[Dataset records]
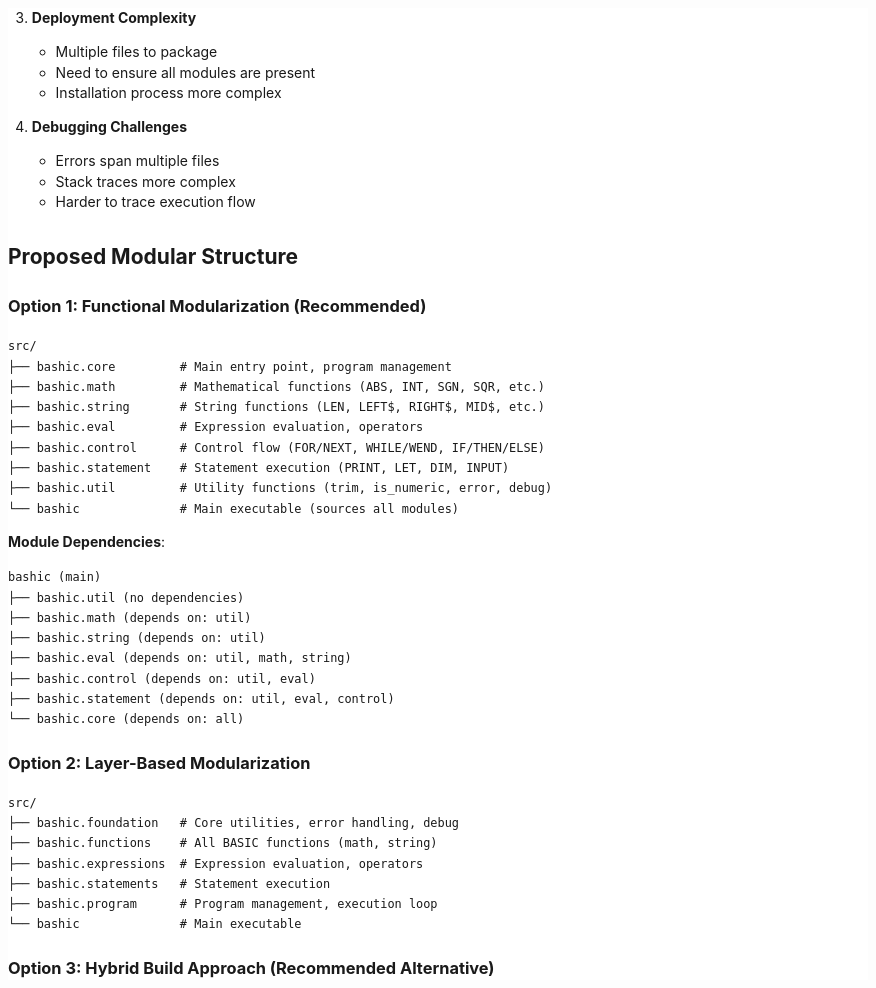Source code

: 3. **Deployment Complexity**
   - Multiple files to package
   - Need to ensure all modules are present
   - Installation process more complex

4. **Debugging Challenges**
   - Errors span multiple files
   - Stack traces more complex
   - Harder to trace execution flow

## Proposed Modular Structure

### Option 1: Functional Modularization (Recommended)

```
src/
├── bashic.core         # Main entry point, program management
├── bashic.math         # Mathematical functions (ABS, INT, SGN, SQR, etc.)
├── bashic.string       # String functions (LEN, LEFT$, RIGHT$, MID$, etc.)
├── bashic.eval         # Expression evaluation, operators
├── bashic.control      # Control flow (FOR/NEXT, WHILE/WEND, IF/THEN/ELSE)
├── bashic.statement    # Statement execution (PRINT, LET, DIM, INPUT)
├── bashic.util         # Utility functions (trim, is_numeric, error, debug)
└── bashic              # Main executable (sources all modules)
```

**Module Dependencies**:
```
bashic (main)
├── bashic.util (no dependencies)
├── bashic.math (depends on: util)
├── bashic.string (depends on: util)
├── bashic.eval (depends on: util, math, string)
├── bashic.control (depends on: util, eval)
├── bashic.statement (depends on: util, eval, control)
└── bashic.core (depends on: all)
```

### Option 2: Layer-Based Modularization

```
src/
├── bashic.foundation   # Core utilities, error handling, debug
├── bashic.functions    # All BASIC functions (math, string)
├── bashic.expressions  # Expression evaluation, operators
├── bashic.statements   # Statement execution
├── bashic.program      # Program management, execution loop
└── bashic              # Main executable
```

### Option 3: Hybrid Build Approach (Recommended Alternative)
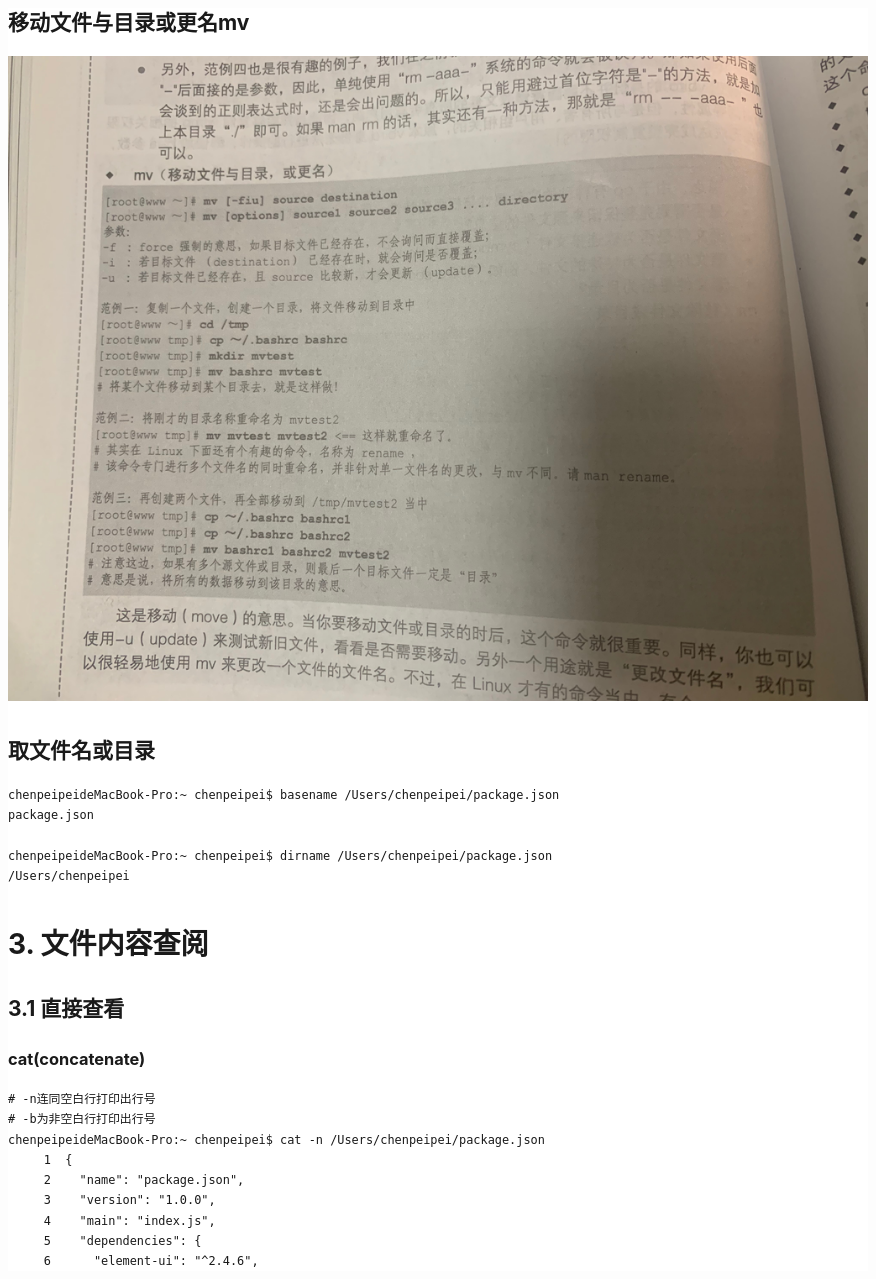 

## 移动文件与目录或更名mv
![mv](./pic/Linux文件与目录管理_mv.jpeg)


## 取文件名或目录
```shell
chenpeipeideMacBook-Pro:~ chenpeipei$ basename /Users/chenpeipei/package.json 
package.json

chenpeipeideMacBook-Pro:~ chenpeipei$ dirname /Users/chenpeipei/package.json 
/Users/chenpeipei
```


# 3. 文件内容查阅
## 3.1 直接查看
### cat(concatenate)
```shell
# -n连同空白行打印出行号
# -b为非空白行打印出行号
chenpeipeideMacBook-Pro:~ chenpeipei$ cat -n /Users/chenpeipei/package.json 
     1	{
     2	  "name": "package.json",
     3	  "version": "1.0.0",
     4	  "main": "index.js",
     5	  "dependencies": {
     6	    "element-ui": "^2.4.6",
```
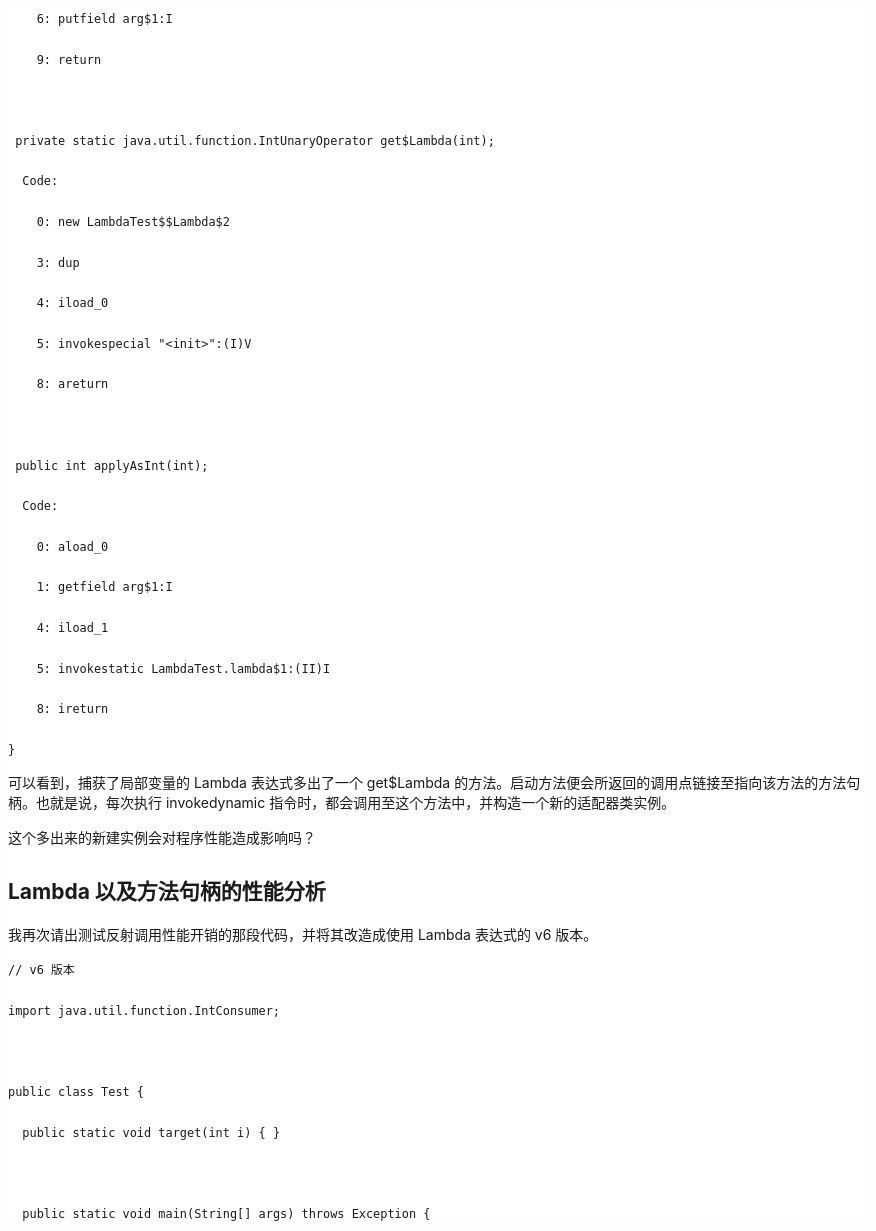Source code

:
 ```
    6: putfield arg$1:I

    9: return

 

 private static java.util.function.IntUnaryOperator get$Lambda(int);

  Code:

    0: new LambdaTest$$Lambda$2

    3: dup

    4: iload_0

    5: invokespecial "<init>":(I)V

    8: areturn

 

 public int applyAsInt(int);

  Code:

    0: aload_0

    1: getfield arg$1:I

    4: iload_1

    5: invokestatic LambdaTest.lambda$1:(II)I

    8: ireturn

}

```

可以看到，捕获了局部变量的 Lambda 表达式多出了一个 get$Lambda 的方法。启动方法便会所返回的调用点链接至指向该方法的方法句柄。也就是说，每次执行 invokedynamic 指令时，都会调用至这个方法中，并构造一个新的适配器类实例。

这个多出来的新建实例会对程序性能造成影响吗？

Lambda 以及方法句柄的性能分析
------------------

我再次请出测试反射调用性能开销的那段代码，并将其改造成使用 Lambda 表达式的 v6 版本。

```
// v6 版本

import java.util.function.IntConsumer;

 

public class Test {

  public static void target(int i) { }

 

  public static void main(String[] args) throws Exception {

```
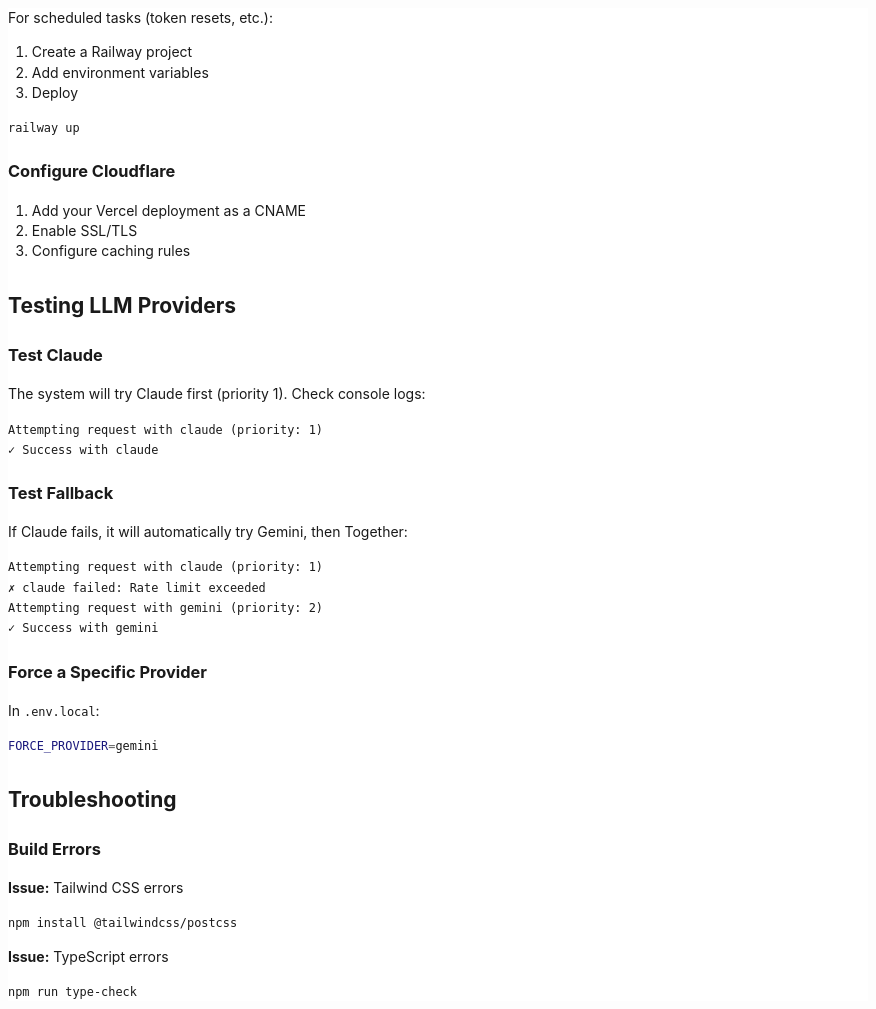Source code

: For scheduled tasks (token resets, etc.):

1. Create a Railway project
2. Add environment variables
3. Deploy

```bash
railway up
```

### Configure Cloudflare

1. Add your Vercel deployment as a CNAME
2. Enable SSL/TLS
3. Configure caching rules

## Testing LLM Providers

### Test Claude

The system will try Claude first (priority 1). Check console logs:
```
Attempting request with claude (priority: 1)
✓ Success with claude
```

### Test Fallback

If Claude fails, it will automatically try Gemini, then Together:
```
Attempting request with claude (priority: 1)
✗ claude failed: Rate limit exceeded
Attempting request with gemini (priority: 2)
✓ Success with gemini
```

### Force a Specific Provider

In `.env.local`:
```bash
FORCE_PROVIDER=gemini
```

## Troubleshooting

### Build Errors

**Issue:** Tailwind CSS errors
```bash
npm install @tailwindcss/postcss
```

**Issue:** TypeScript errors
```bash
npm run type-check
```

The task: Reproduce the data above word for word and omit the images.

Written response:
Source code

: 3. **Deployment Complexity**
   - Multiple files to package
   - Need to ensure all modules are present
   - Installation process more complex

4. **Debugging Challenges**
   - Errors span multiple files
   - Stack traces more complex
   - Harder to trace execution flow

## Proposed Modular Structure

### Option 1: Functional Modularization (Recommended)

```
src/
├── bashic.core         # Main entry point, program management
├── bashic.math         # Mathematical functions (ABS, INT, SGN, SQR, etc.)
├── bashic.string       # String functions (LEN, LEFT$, RIGHT$, MID$, etc.)
├── bashic.eval         # Expression evaluation, operators
├── bashic.control      # Control flow (FOR/NEXT, WHILE/WEND, IF/THEN/ELSE)
├── bashic.statement    # Statement execution (PRINT, LET, DIM, INPUT)
├── bashic.util         # Utility functions (trim, is_numeric, error, debug)
└── bashic              # Main executable (sources all modules)
```

**Module Dependencies**:
```
bashic (main)
├── bashic.util (no dependencies)
├── bashic.math (depends on: util)
├── bashic.string (depends on: util)
├── bashic.eval (depends on: util, math, string)
├── bashic.control (depends on: util, eval)
├── bashic.statement (depends on: util, eval, control)
└── bashic.core (depends on: all)
```

### Option 2: Layer-Based Modularization

```
src/
├── bashic.foundation   # Core utilities, error handling, debug
├── bashic.functions    # All BASIC functions (math, string)
├── bashic.expressions  # Expression evaluation, operators
├── bashic.statements   # Statement execution
├── bashic.program      # Program management, execution loop
└── bashic              # Main executable
```

### Option 3: Hybrid Build Approach (Recommended Alternative)

## 移动文件与目录或更名mv
![mv](./pic/Linux文件与目录管理_mv.jpeg)


## 取文件名或目录
```shell
chenpeipeideMacBook-Pro:~ chenpeipei$ basename /Users/chenpeipei/package.json 
package.json

chenpeipeideMacBook-Pro:~ chenpeipei$ dirname /Users/chenpeipei/package.json 
/Users/chenpeipei
```


# 3. 文件内容查阅
## 3.1 直接查看
### cat(concatenate)
```shell
# -n连同空白行打印出行号
# -b为非空白行打印出行号
chenpeipeideMacBook-Pro:~ chenpeipei$ cat -n /Users/chenpeipei/package.json 
     1	{
     2	  "name": "package.json",
     3	  "version": "1.0.0",
     4	  "main": "index.js",
     5	  "dependencies": {
     6	    "element-ui": "^2.4.6",
```
Source code

:
 ```
    6: putfield arg$1:I

    9: return

 

 private static java.util.function.IntUnaryOperator get$Lambda(int);

  Code:

    0: new LambdaTest$$Lambda$2

    3: dup

    4: iload_0

    5: invokespecial "<init>":(I)V

    8: areturn

 

 public int applyAsInt(int);

  Code:

    0: aload_0

    1: getfield arg$1:I

    4: iload_1

    5: invokestatic LambdaTest.lambda$1:(II)I

    8: ireturn

}

```

可以看到，捕获了局部变量的 Lambda 表达式多出了一个 get$Lambda 的方法。启动方法便会所返回的调用点链接至指向该方法的方法句柄。也就是说，每次执行 invokedynamic 指令时，都会调用至这个方法中，并构造一个新的适配器类实例。

这个多出来的新建实例会对程序性能造成影响吗？

Lambda 以及方法句柄的性能分析
------------------

我再次请出测试反射调用性能开销的那段代码，并将其改造成使用 Lambda 表达式的 v6 版本。

```
// v6 版本

import java.util.function.IntConsumer;

 

public class Test {

  public static void target(int i) { }

 

  public static void main(String[] args) throws Exception {

```
Source code

: For scheduled tasks (token resets, etc.):

1. Create a Railway project
2. Add environment variables
3. Deploy

```bash
railway up
```

### Configure Cloudflare

1. Add your Vercel deployment as a CNAME
2. Enable SSL/TLS
3. Configure caching rules

## Testing LLM Providers

### Test Claude

The system will try Claude first (priority 1). Check console logs:
```
Attempting request with claude (priority: 1)
✓ Success with claude
```

### Test Fallback

If Claude fails, it will automatically try Gemini, then Together:
```
Attempting request with claude (priority: 1)
✗ claude failed: Rate limit exceeded
Attempting request with gemini (priority: 2)
✓ Success with gemini
```

### Force a Specific Provider

In `.env.local`:
```bash
FORCE_PROVIDER=gemini
```

## Troubleshooting

### Build Errors

**Issue:** Tailwind CSS errors
```bash
npm install @tailwindcss/postcss
```

**Issue:** TypeScript errors
```bash
npm run type-check
```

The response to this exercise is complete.